- [DESCRIPTION OF THE TASK] Below are the records. Count the lines containing the string "دوره", and reply with the number alone.

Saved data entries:
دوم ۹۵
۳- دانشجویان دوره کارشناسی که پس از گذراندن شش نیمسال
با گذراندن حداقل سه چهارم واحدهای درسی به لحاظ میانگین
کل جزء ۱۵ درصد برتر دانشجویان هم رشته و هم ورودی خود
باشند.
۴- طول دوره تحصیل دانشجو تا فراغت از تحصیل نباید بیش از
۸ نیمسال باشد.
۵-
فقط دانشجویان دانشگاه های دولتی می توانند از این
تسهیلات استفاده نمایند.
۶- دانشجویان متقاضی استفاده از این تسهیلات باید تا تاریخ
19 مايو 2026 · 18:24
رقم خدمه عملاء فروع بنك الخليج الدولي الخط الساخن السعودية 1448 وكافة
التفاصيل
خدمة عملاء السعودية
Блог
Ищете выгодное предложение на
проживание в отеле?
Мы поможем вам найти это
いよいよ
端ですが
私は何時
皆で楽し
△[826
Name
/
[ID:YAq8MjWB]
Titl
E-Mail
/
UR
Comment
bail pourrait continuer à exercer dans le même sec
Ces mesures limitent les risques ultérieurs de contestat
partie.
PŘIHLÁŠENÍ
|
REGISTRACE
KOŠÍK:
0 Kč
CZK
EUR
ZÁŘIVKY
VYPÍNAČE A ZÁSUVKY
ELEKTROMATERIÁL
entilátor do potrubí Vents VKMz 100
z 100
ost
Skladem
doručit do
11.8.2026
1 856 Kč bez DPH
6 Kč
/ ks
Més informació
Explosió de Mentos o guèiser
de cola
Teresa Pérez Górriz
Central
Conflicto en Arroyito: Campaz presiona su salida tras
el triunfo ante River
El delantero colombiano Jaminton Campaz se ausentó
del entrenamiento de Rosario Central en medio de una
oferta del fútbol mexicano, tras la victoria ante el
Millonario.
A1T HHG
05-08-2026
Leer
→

- [THE COMPLETED TASK] 2